Text section
---

CS21 Lab 8: Searching through a Dataset!

Due Saturday, April 1 by 11.59PM


Please read through the entire lab before starting!

This is a one week lab.

  • For the previous lab, you used a full week to practice the TDD component and a second week to implement your solution. Since the design process should be similar to the previous lab, you will be doing the design and implementation for this lab in a single week.

  • If you found the open-ended nature of the last lab challenging, you will want to start this lab early.

  • Additionally, all the "standard" requirements from previous labs such as programming tips, function comments, etc. still apply; feel free to refer to previous lab pages as a reminder.

Goals

  • Write a program that uses linear search

  • Write a program that uses binary search

  • Continue practicing Top-Down Design (TDD)

  • Connect CS topics with real-world data

1. Searching a real-world data set

For this this assignment, we will be working with a real-world dataset from CORGIS (which is an acronym for: The Collection of Really Great, Interesting, Situated Datasets).

  • We will be using a slightly modified version of this county demographics dataset that contains information about race, education, housing and income broken down by county. This data can be used to identify communities with significant economic and education inequalities but it also contains additional relevant information such as population, housing and income levels.

  • In this lab we will focus on searching for records by county name, state, and population. A more interesting real-world application would likely allow the user to cross-reference the data and search for and/or display particular patterns or relationships in the data.

You will implement a program called search-demographics.py, which will allow the user to search through this dataset and find particular information.

1.1. Trigger Warning and notes about real-world data

While this data is provided as demographics (i.e. percentage counts) and does not provide information on specific individuals, it is actual data collected about the real-world relating to income inequality and access to education, housing, and other measures of economic success.

If you are not comfortable working with this data, please reach out to one of the instructors about the possibility of completing an alternate version of this lab.

Biases in real-world data

  • It is worth being aware of what this data represents, and the power that programs and coding can give you.

  • Technology is not value-neutral; even if the search algorithms and code you implement are mathematically indifferent to the meaning of the data, the data you are searching are produced by a world which is not. Thus, the results of the search will not be bias-free even if the search algorithm is "fair".

---

Supplied material

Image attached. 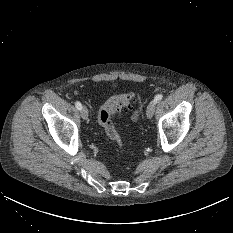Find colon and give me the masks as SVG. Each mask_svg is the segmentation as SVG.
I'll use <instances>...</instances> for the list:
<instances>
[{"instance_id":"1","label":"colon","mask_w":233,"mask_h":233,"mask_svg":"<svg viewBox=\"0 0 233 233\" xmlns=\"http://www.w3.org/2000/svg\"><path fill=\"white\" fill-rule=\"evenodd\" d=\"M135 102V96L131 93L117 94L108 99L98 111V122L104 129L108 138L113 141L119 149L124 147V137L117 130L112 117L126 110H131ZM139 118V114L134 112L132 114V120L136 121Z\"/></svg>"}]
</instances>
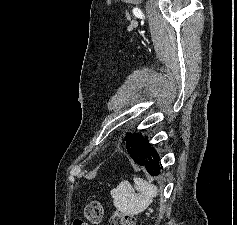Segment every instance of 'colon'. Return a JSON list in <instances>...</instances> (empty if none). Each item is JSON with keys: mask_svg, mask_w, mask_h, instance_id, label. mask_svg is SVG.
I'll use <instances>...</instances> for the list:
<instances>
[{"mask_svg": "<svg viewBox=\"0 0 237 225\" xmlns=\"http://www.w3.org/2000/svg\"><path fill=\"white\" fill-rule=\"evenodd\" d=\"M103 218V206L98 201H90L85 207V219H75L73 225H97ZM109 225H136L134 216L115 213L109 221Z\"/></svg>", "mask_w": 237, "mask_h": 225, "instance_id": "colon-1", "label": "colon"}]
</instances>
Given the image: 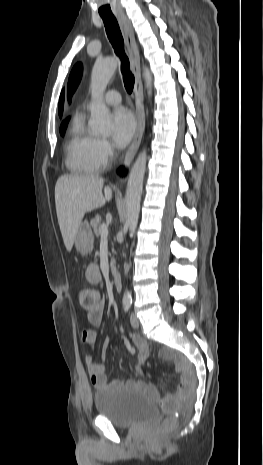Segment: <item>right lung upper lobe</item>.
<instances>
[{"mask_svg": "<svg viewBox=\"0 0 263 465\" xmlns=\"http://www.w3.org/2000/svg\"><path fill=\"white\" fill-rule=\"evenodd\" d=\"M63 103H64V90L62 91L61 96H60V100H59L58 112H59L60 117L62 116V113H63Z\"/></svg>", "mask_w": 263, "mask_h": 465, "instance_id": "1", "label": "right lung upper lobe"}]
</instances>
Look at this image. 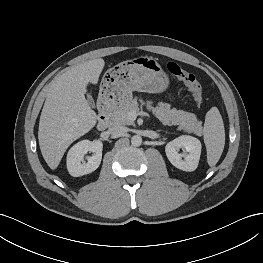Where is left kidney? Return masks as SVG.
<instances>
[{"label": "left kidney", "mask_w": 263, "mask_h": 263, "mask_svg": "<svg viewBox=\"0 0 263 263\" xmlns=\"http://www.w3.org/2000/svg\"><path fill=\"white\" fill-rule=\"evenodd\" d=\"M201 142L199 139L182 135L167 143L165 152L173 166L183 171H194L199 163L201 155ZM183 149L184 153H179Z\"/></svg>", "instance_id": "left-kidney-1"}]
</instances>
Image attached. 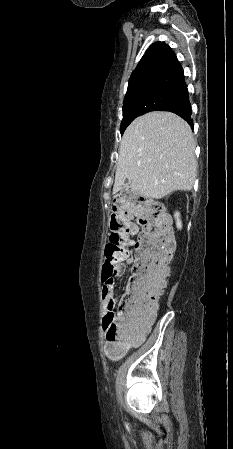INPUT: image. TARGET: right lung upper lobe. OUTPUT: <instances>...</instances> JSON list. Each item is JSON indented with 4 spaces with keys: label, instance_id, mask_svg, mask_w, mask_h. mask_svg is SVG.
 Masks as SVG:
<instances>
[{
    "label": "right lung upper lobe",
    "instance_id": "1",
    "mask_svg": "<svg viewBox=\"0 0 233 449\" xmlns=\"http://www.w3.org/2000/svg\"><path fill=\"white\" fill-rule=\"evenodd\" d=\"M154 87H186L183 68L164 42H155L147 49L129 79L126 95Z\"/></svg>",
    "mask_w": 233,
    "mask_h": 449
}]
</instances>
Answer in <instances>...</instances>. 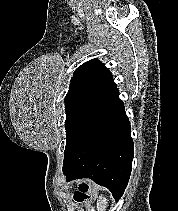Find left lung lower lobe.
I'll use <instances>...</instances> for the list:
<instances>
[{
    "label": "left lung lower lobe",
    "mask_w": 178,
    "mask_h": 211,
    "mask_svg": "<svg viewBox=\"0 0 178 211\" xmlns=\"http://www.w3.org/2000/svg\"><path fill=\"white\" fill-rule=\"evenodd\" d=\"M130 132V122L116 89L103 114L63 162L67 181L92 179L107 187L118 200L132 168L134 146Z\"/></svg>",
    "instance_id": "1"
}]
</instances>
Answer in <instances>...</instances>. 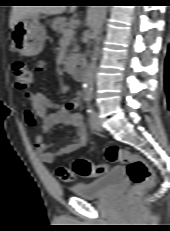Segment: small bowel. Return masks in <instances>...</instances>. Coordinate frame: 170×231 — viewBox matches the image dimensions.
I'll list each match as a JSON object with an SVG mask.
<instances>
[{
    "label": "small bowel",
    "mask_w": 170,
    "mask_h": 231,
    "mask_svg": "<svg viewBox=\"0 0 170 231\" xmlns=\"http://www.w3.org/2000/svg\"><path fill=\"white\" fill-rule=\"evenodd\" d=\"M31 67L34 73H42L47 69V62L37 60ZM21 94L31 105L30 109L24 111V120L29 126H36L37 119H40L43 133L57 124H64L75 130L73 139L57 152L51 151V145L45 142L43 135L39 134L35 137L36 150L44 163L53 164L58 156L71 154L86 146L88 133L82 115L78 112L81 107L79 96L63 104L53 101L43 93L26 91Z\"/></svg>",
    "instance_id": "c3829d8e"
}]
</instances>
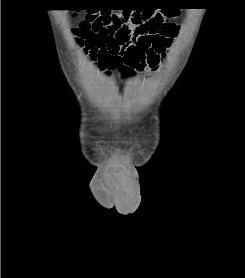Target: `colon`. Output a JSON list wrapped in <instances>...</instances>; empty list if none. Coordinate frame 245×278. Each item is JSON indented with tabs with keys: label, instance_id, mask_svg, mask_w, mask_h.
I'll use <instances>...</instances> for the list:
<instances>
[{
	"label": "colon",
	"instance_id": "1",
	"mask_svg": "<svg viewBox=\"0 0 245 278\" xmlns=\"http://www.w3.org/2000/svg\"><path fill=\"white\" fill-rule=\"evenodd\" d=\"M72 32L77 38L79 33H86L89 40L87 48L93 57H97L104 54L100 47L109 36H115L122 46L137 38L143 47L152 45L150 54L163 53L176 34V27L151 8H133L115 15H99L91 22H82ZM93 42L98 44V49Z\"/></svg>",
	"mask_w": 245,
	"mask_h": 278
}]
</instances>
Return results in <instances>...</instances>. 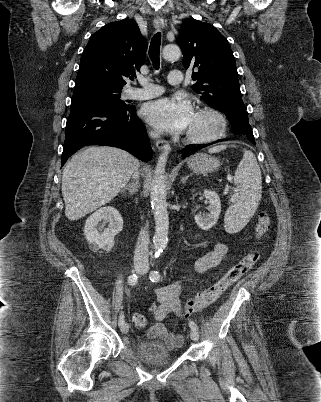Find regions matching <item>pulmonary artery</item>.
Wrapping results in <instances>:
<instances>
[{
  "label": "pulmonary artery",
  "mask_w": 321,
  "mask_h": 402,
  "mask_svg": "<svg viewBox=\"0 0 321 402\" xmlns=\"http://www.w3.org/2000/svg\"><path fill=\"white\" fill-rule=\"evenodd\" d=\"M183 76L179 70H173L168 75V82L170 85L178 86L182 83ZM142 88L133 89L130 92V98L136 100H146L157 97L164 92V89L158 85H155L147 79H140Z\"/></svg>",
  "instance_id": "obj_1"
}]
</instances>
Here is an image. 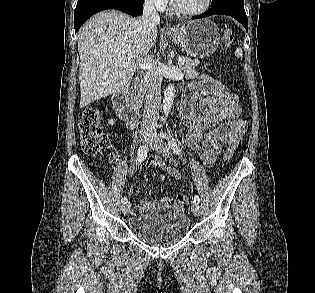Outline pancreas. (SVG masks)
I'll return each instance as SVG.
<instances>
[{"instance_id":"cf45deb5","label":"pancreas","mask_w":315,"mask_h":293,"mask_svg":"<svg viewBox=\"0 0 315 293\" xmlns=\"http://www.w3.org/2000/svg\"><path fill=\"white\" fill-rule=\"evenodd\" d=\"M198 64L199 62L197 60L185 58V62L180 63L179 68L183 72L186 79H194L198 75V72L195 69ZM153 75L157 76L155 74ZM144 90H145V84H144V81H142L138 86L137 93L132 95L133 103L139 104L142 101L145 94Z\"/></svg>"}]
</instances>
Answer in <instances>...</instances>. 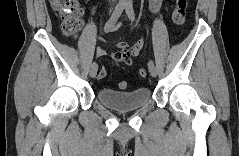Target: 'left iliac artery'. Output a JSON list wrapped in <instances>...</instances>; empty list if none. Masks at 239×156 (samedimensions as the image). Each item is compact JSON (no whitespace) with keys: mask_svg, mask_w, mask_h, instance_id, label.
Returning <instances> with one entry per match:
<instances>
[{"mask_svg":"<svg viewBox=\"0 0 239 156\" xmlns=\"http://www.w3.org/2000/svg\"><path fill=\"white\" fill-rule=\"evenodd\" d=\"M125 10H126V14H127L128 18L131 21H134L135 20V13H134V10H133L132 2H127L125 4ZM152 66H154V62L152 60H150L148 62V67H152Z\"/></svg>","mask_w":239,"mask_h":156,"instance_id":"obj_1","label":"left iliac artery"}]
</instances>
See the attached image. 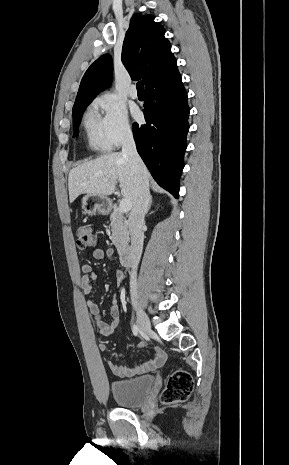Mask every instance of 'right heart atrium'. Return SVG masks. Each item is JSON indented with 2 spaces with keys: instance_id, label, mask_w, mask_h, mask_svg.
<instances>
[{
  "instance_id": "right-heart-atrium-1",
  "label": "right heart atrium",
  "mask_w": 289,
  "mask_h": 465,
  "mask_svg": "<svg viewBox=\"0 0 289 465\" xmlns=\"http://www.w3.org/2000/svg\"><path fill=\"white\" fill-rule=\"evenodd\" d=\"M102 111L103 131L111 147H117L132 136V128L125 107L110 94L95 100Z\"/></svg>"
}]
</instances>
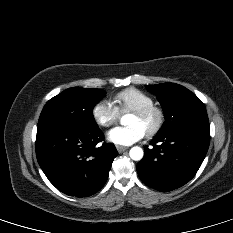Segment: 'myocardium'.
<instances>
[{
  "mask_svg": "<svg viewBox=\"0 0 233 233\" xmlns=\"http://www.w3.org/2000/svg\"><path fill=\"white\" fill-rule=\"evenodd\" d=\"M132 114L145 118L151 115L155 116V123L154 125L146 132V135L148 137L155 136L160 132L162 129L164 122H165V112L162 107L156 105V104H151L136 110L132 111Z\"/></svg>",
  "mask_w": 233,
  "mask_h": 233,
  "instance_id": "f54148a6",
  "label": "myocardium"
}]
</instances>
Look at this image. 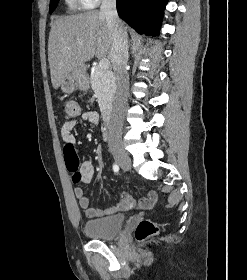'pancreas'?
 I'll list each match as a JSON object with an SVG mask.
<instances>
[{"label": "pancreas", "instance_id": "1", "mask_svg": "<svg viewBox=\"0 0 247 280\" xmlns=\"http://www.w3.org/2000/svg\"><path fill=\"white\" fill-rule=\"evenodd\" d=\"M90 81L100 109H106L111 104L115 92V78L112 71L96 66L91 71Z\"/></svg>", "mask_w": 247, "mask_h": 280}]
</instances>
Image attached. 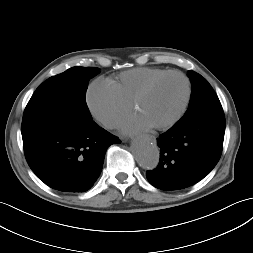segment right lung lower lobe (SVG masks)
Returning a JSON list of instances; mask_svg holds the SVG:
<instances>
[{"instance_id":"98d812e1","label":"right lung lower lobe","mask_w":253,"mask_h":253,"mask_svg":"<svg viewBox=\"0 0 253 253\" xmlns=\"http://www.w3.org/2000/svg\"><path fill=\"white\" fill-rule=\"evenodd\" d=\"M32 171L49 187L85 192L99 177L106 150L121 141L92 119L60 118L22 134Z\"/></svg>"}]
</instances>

---

Given problem
What is the name of the program that the lab handout says you will implement? Nothing in the records matters for what comes next.

Completed exercise
search-demographics.py